▸ What needs to be done:
Substitute "graph" for "chart" in the stretch of lines from the one containing "Where is the data nearest to the value 4?" through the one containing "What is the maximum value shown in the chart?", and reproduce only those lines with everything else unchanged. Omit the pictures from your answer.

▸ Given data:
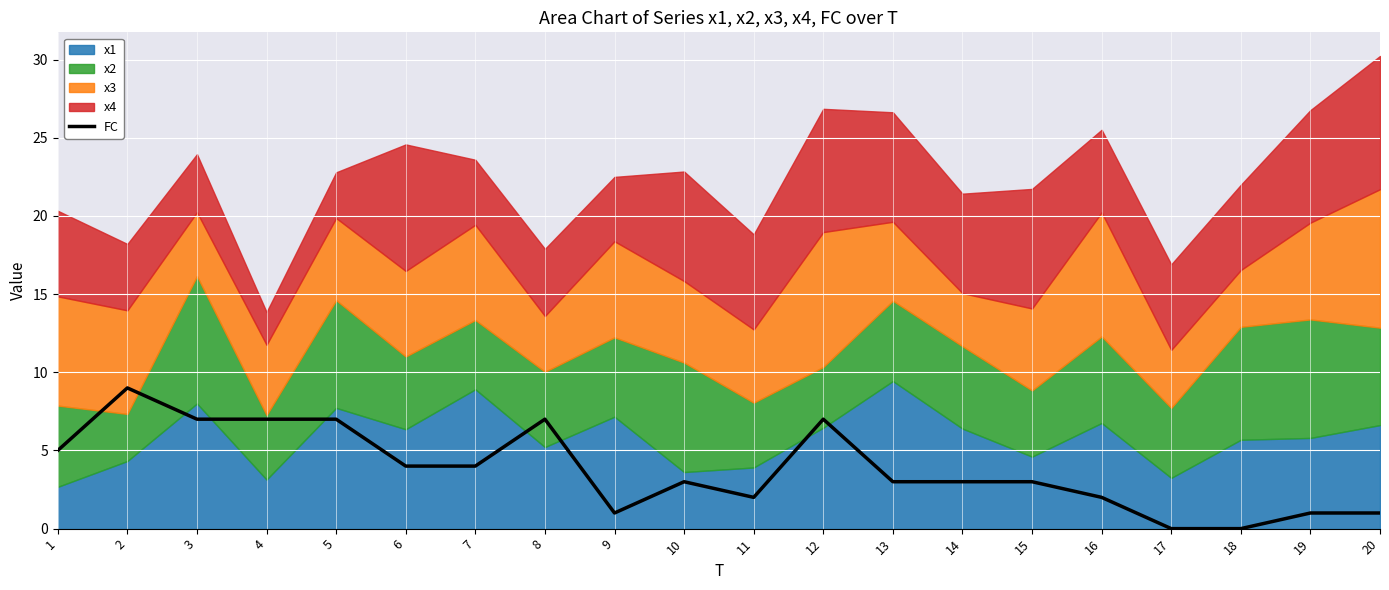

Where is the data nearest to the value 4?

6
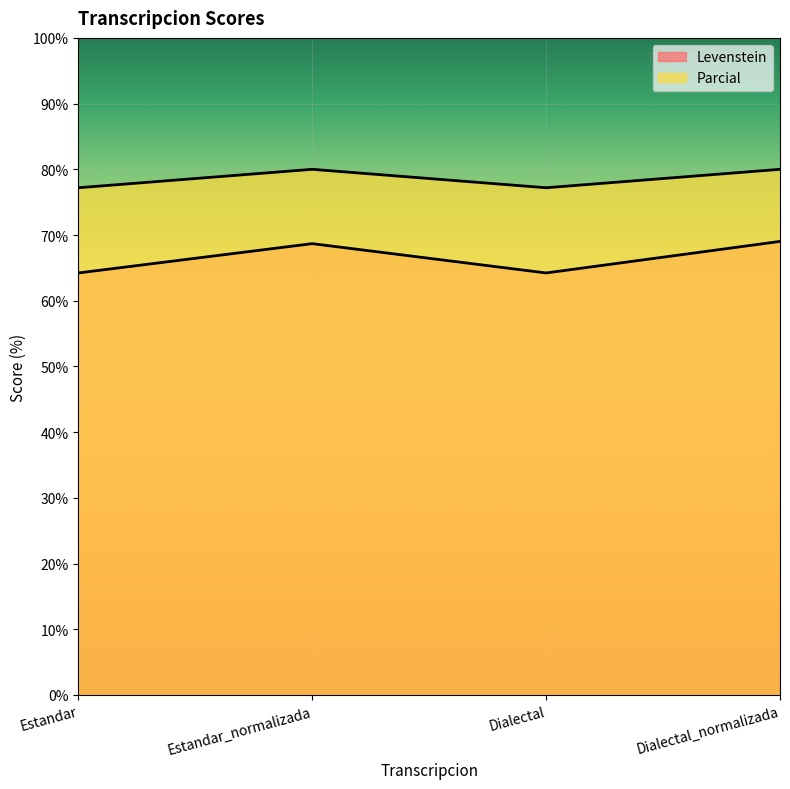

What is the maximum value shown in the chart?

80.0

==

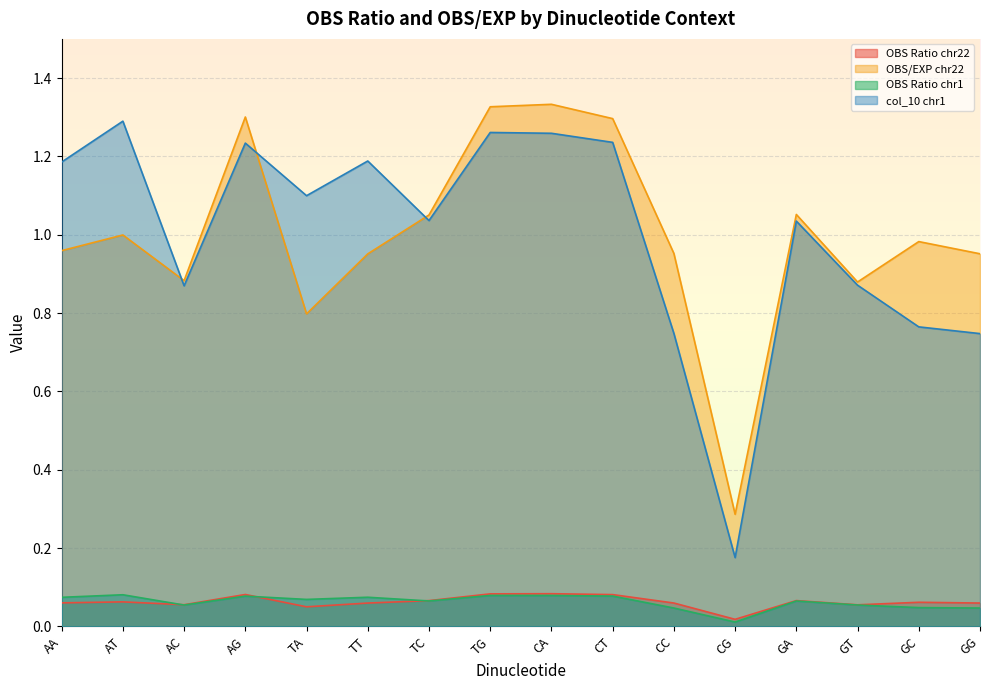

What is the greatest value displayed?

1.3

▸ Response to this exercise:
Where is the data nearest to the value 4?

6

What is the maximum value shown in the graph?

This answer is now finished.